Opera

C’est là le premier voyage en Chine du photographe, il y retournera deux fois encore dans le cadre de la série Opéra. Gagnant l’accès à plusieurs écoles de l’Opéra de Pékin, il constitue d’abord une galerie de portraits d’élèves vêtus des tenues utilisées pour l’apprentissage : vêtements anciens, à l’allure et à la confection brutes, en toile rouge brune. Il y a dans ces photographies d’élèves inscrits dans un environnement dépouillé, où nulle modernité ne semble avoir passé la porte, les traces d’une Chine aujourd’hui révolue.
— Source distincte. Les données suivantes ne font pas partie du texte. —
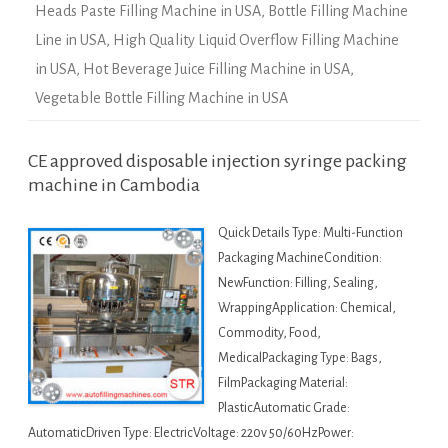
Heads Paste Filling Machine in USA
,
Bottle Filling Machine
Line in USA
,
High Quality Liquid Overflow Filling Machine
in USA
,
Hot Beverage Juice Filling Machine in USA
,
Vegetable Bottle Filling Machine in USA
CE approved disposable injection syringe packing
machine in Cambodia
Quick Details Type: Multi-Function
Packaging MachineCondition:
NewFunction: Filling, Sealing,
WrappingApplication: Chemical,
Commodity, Food,
MedicalPackaging Type: Bags,
FilmPackaging Material:
PlasticAutomatic Grade:
AutomaticDriven Type: ElectricVoltage: 220v 50/60HzPower: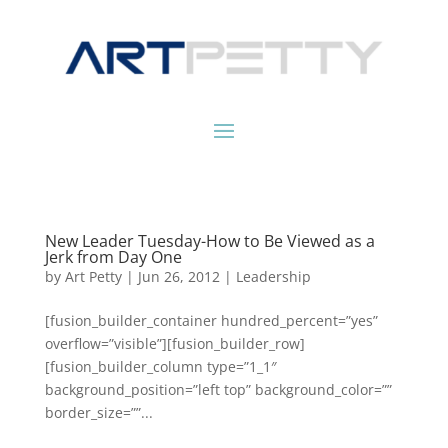
New Leader Tuesday-How to Be Viewed as a
Jerk from Day One
by
Art Petty
|
Jun 26, 2012
|
Leadership
[fusion_builder_container hundred_percent=”yes”
overflow=”visible”][fusion_builder_row]
[fusion_builder_column type=”1_1″
background_position=”left top” background_color=””
border_size=””...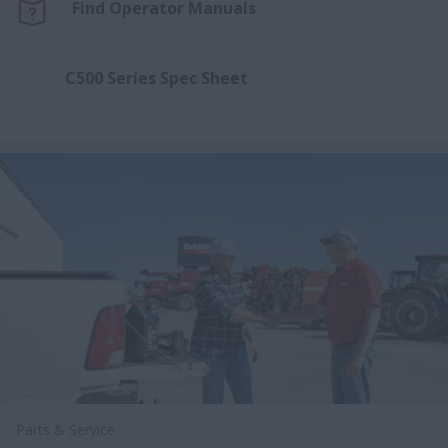
Find Operator Manuals
C500 Series Spec Sheet
Parts & Service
Le caractère sommaire de l’habit l’amène à concentrer son attention sur la silhouette en pied, sur les attitudes du corps et le déploiement de sa gestuelle dans l’espace. Se dégagent alors d’un fond neutre des figures monumentales et massives, le dos orné de piques élancées supportant des drapeaux, les mains contorsionnées et doigts levés suivant, imagine-t-on, un répertoire codifié. Leur succèdent ensuite les portraits d’enfants maquillés, habillés du costume de leur personnage. Le photographe graduellement se rapproche, du plein pied il passe au buste pour ne retenir que le visage, entièrement maquillé et ceint dans la complexité de ces atours. Les lignes du maquillage ouvragé se mêlent aux dessins des broderies du vêtement et les couleurs se répondent jusqu’à atteindre le sommet de la coiffe, couronnée de pompons. Le photographe choisit de parcourir ce labyrinthe de correspondances formelles, de capter les échos entre telle et telle couleur ou matière, conscient qu’il est de son incapacité à comprendre le langage symbolique de ce qui se joue devant lui. Cet hermétisme du sujet le pousse à revenir encore et encore. De sa volonté de comprendre et gagner cet autre cercle que constitue l’Opéra, découle un geste artistique qui s’inscrit dans le prolongement des performances menées avec la série Empire : il revient une dernière fois, en 2009, pour assister à la fabrication du costume du général Lu Quan Ren, le personnage qu’il s’est créé. Ainsi vêtu, il réalise l’enchaînement de mouvements presque guerriers de son personnage. C’est ici un autre volet de sa performance Vis Voluntatis qui se déploie.